1....2.....3... Priorities!! Say what?!!
Lots of my friends are having baby #1 or baby #2 right now and I hear some of the conflicts of interest that they are having about raising their kids! Even if you have been on the same page for baby #1, dynamics start to change with the next and just when you think you have figured things out, boom things change!!
Have you ever been around a couple and just thought to yourself, even with kids, maybe a dog, in-laws, work, other responsibilities, “they look like they have it all together?”! That’s what I like to call #pictureperfect! Looks can be deceiving and many times are. Nobody ever really knows what goes on behind closed doors. Relationships ALWAYS take a lot of work and communication! I can’t stress the word COMMUNICATION enough!
Looking back, when you are dating, you are pretty much in la-la land! Then you get engaged and the stress factor goes up a little, it's time to adult, but mainly you’re on cloud 9 because it’s wedding planning time! Then you get married and some time into the marriage, you decide to have kids! Now, "grown-up" conversations have been happening and decisions have been made on topics such as how to raise a family! And that day finally comes, and you find out your preggo with maybe 1 or 2 and in my case 3.. LOL!! And reality hits quickly! Wait, we are going to be parents and of 3?!! All of a sudden, things might seem to become a little different with your spouse and things that you might have agreed upon are starting to change and you might not be on the same page anymore.
I can’t stress how important it is to just talk!!! Don’t keep things in, don’t sit on them trying to find the right time to talk about it! Just carve out time on the regular and just talk, argue, discuss, vent.. whatever you want to call it, but don't let it sit until the point of eruption! My husband and I had no clue what we were in store for and had no idea how we were going to raise 3 kids at once. All the things we thought we were going to do or agreed upon, slowly started to change as we were faced with the current situation. Truthfully speaking - you can say how you are going to do and be and react to a million situations, but only once you are in it, will the reality of your decisions take place!
The one thing we agreed and have held strong until this day is to be on the same parenting page! You gotta stick together, no matter what! At least don't let the kiddos know you're not on the same page :)!!
Kiddos nowadays are smart and will try to outsmart you! We are already out numbered and kids are getting smarter and smarter by the day! Damn technology at their fingertips.. LOL!! They are picking up on things that I didn’t know until I was a teenager (okay maybe not that late in the game), but you get the idea!

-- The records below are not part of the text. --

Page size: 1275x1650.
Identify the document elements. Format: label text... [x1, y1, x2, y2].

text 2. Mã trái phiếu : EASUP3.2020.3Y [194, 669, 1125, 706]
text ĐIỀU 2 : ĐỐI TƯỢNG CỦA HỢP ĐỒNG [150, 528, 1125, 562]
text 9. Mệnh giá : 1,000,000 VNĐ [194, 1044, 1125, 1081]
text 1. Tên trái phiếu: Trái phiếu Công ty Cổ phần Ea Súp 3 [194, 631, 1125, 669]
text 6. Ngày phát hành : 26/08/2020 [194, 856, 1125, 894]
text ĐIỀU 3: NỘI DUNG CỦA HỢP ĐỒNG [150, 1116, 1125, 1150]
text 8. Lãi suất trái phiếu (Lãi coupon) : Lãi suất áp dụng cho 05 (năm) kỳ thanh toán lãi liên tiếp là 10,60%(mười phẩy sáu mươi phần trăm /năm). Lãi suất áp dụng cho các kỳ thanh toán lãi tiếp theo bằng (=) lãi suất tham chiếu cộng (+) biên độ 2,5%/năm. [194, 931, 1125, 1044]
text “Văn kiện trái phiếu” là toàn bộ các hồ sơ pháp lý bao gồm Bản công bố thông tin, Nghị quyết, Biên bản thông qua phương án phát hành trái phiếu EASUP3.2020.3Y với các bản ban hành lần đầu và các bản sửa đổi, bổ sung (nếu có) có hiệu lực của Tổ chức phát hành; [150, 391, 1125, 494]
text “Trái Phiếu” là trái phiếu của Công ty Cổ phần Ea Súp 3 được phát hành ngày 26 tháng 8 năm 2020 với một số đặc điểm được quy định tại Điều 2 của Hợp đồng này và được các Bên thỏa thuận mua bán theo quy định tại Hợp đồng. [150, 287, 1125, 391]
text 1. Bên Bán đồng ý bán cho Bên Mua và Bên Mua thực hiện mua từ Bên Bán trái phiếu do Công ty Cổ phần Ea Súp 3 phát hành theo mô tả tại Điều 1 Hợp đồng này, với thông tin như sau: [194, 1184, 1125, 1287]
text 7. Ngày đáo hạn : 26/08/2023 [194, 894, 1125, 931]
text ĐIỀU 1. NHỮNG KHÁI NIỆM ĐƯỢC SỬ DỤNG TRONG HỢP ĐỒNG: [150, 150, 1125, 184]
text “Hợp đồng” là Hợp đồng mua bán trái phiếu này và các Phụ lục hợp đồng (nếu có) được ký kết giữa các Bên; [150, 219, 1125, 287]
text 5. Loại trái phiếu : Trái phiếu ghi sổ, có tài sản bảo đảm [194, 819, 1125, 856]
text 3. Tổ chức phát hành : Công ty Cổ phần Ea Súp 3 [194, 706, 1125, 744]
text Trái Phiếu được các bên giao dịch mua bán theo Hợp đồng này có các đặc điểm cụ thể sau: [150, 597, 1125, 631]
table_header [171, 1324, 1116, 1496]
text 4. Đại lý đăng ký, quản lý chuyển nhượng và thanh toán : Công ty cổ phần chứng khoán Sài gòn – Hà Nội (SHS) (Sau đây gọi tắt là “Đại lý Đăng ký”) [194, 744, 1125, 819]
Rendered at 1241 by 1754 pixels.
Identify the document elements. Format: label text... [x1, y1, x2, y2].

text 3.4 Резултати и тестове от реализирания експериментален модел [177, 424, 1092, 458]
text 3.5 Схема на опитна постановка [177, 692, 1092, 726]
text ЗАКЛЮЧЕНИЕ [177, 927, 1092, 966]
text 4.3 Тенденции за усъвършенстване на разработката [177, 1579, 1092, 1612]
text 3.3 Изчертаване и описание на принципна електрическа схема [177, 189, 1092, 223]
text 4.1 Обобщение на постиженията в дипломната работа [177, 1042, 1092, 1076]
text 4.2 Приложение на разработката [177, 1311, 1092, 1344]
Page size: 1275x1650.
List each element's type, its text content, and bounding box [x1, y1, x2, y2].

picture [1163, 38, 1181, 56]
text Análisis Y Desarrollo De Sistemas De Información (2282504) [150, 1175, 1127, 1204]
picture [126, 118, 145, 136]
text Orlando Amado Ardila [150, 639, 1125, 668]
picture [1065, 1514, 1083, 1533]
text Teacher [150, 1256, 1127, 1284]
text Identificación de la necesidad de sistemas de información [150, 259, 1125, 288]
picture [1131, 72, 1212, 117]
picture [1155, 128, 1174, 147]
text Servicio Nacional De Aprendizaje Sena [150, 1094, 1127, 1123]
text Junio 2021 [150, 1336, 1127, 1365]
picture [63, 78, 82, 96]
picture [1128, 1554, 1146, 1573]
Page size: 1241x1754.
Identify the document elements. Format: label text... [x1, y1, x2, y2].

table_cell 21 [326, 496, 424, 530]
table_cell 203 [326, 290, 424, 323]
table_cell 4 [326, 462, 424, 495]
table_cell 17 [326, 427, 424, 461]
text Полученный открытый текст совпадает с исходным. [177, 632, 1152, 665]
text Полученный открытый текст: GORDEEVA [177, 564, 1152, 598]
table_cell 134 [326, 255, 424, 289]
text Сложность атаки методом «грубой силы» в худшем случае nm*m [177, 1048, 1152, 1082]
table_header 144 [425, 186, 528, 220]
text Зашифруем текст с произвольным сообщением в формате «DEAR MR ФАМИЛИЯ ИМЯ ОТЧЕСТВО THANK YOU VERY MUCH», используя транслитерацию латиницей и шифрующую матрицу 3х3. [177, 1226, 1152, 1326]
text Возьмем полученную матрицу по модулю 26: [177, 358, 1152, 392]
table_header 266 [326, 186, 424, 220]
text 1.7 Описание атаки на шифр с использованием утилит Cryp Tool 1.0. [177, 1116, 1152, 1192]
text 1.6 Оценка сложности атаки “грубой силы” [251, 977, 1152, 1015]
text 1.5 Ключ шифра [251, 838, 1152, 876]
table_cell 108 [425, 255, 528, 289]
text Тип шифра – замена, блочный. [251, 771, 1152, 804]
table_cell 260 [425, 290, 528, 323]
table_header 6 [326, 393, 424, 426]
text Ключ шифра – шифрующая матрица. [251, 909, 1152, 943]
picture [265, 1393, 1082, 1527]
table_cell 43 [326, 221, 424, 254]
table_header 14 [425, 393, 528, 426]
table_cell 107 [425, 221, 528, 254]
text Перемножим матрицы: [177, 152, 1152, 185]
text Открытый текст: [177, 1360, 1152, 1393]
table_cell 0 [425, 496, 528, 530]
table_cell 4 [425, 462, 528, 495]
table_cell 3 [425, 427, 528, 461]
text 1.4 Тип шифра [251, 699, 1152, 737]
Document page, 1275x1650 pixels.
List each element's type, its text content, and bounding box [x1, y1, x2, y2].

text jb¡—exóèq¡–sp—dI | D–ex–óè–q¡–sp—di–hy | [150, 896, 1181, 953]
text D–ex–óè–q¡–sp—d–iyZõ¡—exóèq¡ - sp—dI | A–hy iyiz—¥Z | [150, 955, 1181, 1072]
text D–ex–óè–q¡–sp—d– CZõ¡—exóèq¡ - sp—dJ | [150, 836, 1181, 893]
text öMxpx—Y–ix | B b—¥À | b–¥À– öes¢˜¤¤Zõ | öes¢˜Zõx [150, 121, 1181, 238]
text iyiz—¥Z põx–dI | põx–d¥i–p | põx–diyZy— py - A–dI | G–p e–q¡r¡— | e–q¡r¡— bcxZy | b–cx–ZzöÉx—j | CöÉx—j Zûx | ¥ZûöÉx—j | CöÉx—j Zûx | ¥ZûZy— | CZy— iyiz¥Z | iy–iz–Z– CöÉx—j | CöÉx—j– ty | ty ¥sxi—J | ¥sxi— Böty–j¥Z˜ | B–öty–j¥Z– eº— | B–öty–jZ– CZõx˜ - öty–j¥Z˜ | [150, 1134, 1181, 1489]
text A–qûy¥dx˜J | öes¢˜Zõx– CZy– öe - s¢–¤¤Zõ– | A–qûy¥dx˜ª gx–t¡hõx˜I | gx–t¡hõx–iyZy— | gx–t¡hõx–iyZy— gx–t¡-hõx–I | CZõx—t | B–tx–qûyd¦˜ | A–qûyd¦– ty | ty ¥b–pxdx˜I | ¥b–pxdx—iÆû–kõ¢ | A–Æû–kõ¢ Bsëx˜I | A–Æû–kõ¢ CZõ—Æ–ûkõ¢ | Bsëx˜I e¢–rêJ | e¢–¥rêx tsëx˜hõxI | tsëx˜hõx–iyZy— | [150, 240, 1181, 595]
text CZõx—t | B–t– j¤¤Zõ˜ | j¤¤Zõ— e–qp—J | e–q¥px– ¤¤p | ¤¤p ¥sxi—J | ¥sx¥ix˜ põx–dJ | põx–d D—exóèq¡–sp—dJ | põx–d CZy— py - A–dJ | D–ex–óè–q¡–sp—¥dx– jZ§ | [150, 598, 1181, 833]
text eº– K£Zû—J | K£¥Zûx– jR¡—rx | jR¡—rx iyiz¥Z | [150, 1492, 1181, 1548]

The most important piece of advice that I can give is to always make time for yourselves and each other! Yes, the kids are your #1, but unless you make each other just as important, the days will pass by and you’ll start to drift from each other! My husband and I went through a phase where I more then him started to feel like roommates rather then spouses! We were always super exhausted, stressed and the last thing we wanted to do was “talk” or plan “date night”! There are feelings, hormones, mood swings, etc.. it’s like the pregnancy never ended.. LOL! We would be driving somewhere and those comfortable silences started to feel like uncomfortable silences… Well that was a wake-up call! We started doing date nights on the regular and just making time for ourselves which was so important as we were constantly living in survival mode!
We have an amazing support system which without them we wouldn’t be nearly as connected! Recently we were able to sneak away for a 2 week vacation sans kids to Bali, Indonesia!!! OMG - we didn’t realize just how much we needed that vacation. Not only for a small parenting break, but more importantly to connect again and remember why we agreed to say “I DO” in the first place! :)! I think we’ll make it for another 10 years.. LOL and our uncomfortable silences have gone back to comfortable silences!!
Communicate… communicate… communicate!! The kids are here now, but will be out of the house in 18 years and then it’s just the 2 of you again!! Keep the love alive!!